ENTRIES PROVIDED:

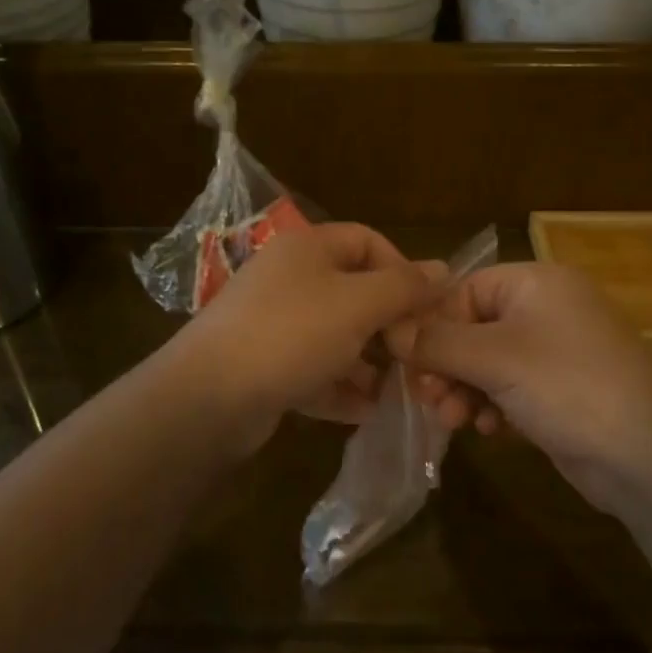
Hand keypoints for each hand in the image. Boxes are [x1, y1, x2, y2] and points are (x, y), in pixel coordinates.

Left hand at [167, 222, 439, 453]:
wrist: (208, 397)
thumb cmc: (291, 335)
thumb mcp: (358, 304)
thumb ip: (403, 287)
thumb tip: (443, 269)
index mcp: (307, 248)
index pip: (367, 241)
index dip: (402, 269)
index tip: (426, 307)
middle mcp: (289, 279)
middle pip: (353, 292)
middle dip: (388, 325)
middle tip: (415, 357)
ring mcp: (273, 324)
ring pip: (335, 336)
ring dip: (368, 362)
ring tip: (399, 391)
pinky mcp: (264, 366)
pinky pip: (313, 370)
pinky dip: (339, 387)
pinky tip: (365, 411)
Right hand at [390, 262, 651, 513]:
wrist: (649, 458)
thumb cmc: (567, 386)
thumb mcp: (494, 358)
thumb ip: (436, 342)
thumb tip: (390, 330)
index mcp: (536, 283)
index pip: (464, 291)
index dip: (432, 325)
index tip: (407, 362)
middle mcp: (547, 309)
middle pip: (473, 328)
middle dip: (446, 365)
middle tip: (427, 398)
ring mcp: (557, 352)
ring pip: (488, 363)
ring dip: (464, 389)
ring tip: (452, 420)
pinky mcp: (561, 391)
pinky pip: (510, 388)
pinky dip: (492, 405)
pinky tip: (488, 430)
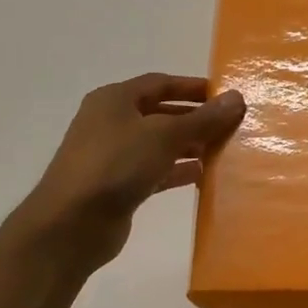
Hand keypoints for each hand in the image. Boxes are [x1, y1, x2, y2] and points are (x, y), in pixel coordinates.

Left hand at [17, 74, 245, 261]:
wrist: (71, 225)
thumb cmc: (116, 165)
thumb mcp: (164, 135)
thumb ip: (203, 118)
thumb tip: (237, 97)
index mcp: (115, 99)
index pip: (160, 82)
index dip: (193, 87)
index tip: (225, 96)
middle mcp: (111, 122)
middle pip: (161, 112)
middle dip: (195, 118)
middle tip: (230, 125)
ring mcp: (112, 155)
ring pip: (159, 143)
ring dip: (189, 145)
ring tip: (223, 150)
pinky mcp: (117, 185)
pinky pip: (155, 170)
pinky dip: (177, 170)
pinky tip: (203, 176)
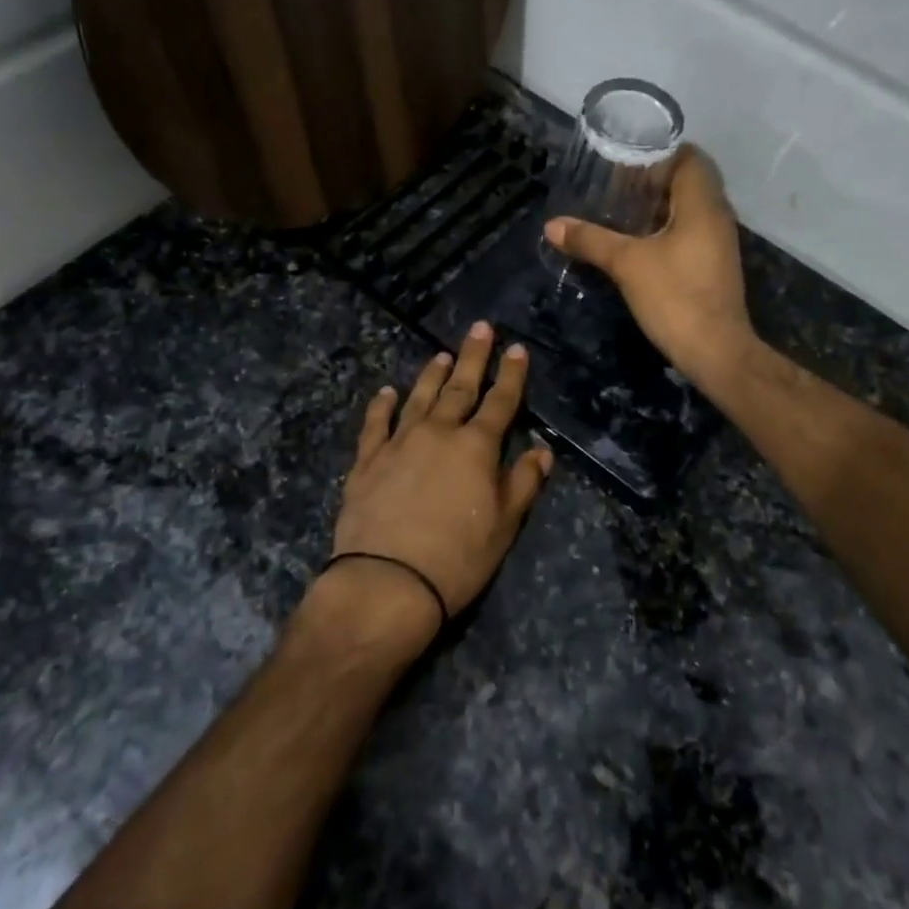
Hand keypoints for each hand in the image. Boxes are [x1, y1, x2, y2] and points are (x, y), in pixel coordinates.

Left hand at [324, 323, 552, 637]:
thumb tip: (541, 450)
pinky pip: (376, 424)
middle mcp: (438, 433)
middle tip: (480, 328)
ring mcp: (399, 443)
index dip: (511, 375)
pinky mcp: (368, 460)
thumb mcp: (504, 525)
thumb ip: (523, 482)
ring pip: (419, 398)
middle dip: (474, 357)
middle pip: (460, 388)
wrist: (387, 581)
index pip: (500, 402)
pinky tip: (386, 392)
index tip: (516, 349)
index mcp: (476, 447)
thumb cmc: (457, 557)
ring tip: (441, 354)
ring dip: (432, 374)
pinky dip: (382, 406)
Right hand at [544, 146, 756, 388]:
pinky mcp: (714, 264)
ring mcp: (719, 241)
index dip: (660, 150)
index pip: (690, 157)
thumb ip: (591, 240)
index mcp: (702, 204)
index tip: (627, 154)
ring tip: (621, 206)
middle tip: (616, 180)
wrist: (716, 351)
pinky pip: (691, 230)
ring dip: (660, 204)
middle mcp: (717, 216)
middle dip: (654, 177)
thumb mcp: (626, 264)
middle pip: (690, 180)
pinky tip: (639, 240)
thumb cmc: (675, 297)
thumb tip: (552, 226)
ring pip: (690, 207)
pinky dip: (667, 227)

WHAT IS EXPECTED: Beginning with the first line of the records above, extract each line exactly through the line that holds "thumb tip: (237, 97)", both ends included. Omit pictures.

TASK RESPONSE:
Hand keypoints for each hand in the image. Boxes are [x1, y1, x2, y2] and points are (x, y), in pixel coordinates.

Left hand at [167, 222, 439, 453]:
wrist: (208, 397)
thumb cmc: (291, 335)
thumb mcp: (358, 304)
thumb ip: (403, 287)
thumb tip: (443, 269)
index mcp: (307, 248)
index pip: (367, 241)
index dip: (402, 269)
index tip: (426, 307)
middle mcp: (289, 279)
middle pip: (353, 292)
middle dip: (388, 325)
middle tip: (415, 357)
ring mcp: (273, 324)
ring pip: (335, 336)
ring dip: (368, 362)
ring tip: (399, 391)
pinky mcp: (264, 366)
pinky pip: (313, 370)
pinky dip: (339, 387)
pinky tip: (365, 411)
Right hand at [390, 262, 651, 513]:
wrist: (649, 458)
thumb cmc: (567, 386)
thumb mcp: (494, 358)
thumb ip: (436, 342)
thumb tip: (390, 330)
index mcp: (536, 283)
index pip: (464, 291)
index dip: (432, 325)
index tip: (407, 362)
middle mcp: (547, 309)
middle pip: (473, 328)
middle dip: (446, 365)
middle tip: (427, 398)
ring mcp: (557, 352)
ring pip: (488, 363)
ring dip: (464, 389)
ring tip: (452, 420)
pinky mcp: (561, 391)
pinky pip: (510, 388)
pinky dip: (492, 405)
pinky tip: (488, 430)
Hand keypoints for each hand in the image. Boxes are [x1, y1, x2, y2] and points are (x, y), in pixel coordinates.

Left hand at [17, 74, 245, 261]:
wrist: (71, 225)
thumb cmc: (116, 165)
thumb mcp: (164, 135)
thumb ip: (203, 118)
thumb tip: (237, 97)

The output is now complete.